Rewrite the stretch of entries from the line containing "Paiements sécurisés" through the line containing "raison des fortes chaleurs", replacing "Réservoirs" with "Radiateurs" and leaving everything else unchanged.

======== SUPPLIED MATERIAL ========

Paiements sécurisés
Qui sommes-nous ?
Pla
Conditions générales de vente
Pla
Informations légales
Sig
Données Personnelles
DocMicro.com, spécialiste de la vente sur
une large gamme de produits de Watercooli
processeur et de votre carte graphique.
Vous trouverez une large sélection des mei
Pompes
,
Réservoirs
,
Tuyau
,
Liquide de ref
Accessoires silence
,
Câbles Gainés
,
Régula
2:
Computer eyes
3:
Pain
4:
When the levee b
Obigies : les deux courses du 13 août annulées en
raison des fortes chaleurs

========
======== SUPPLIED MATERIAL ========

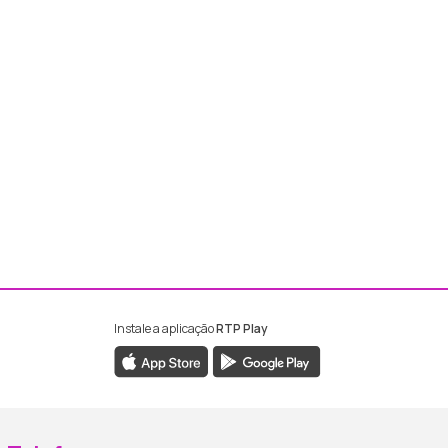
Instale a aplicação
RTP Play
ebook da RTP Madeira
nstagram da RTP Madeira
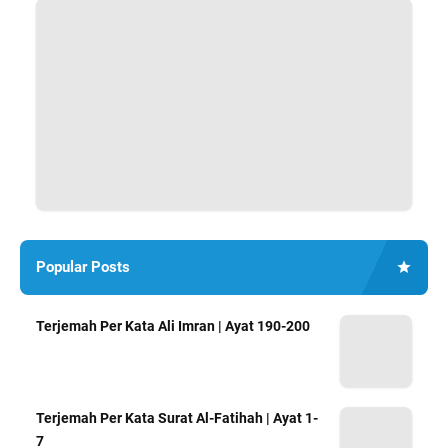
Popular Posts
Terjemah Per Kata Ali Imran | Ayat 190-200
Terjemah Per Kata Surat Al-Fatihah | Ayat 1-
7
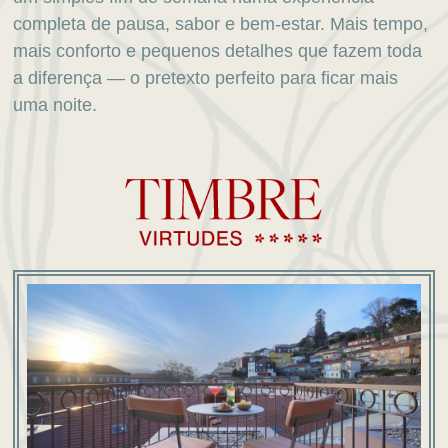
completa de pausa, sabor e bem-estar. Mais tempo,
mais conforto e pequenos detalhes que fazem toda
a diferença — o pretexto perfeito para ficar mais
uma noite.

========

◆ **THE COMPLETED TASK**
Paiements sécurisés
Qui sommes-nous ?
Pla
Conditions générales de vente
Pla
Informations légales
Sig
Données Personnelles
DocMicro.com, spécialiste de la vente sur
une large gamme de produits de Watercooli
processeur et de votre carte graphique.
Vous trouverez une large sélection des mei
Pompes
,
Radiateurs
,
Tuyau
,
Liquide de ref
Accessoires silence
,
Câbles Gainés
,
Régula
2:
Computer eyes
3:
Pain
4:
When the levee b
Obigies : les deux courses du 13 août annulées en
raison des fortes chaleurs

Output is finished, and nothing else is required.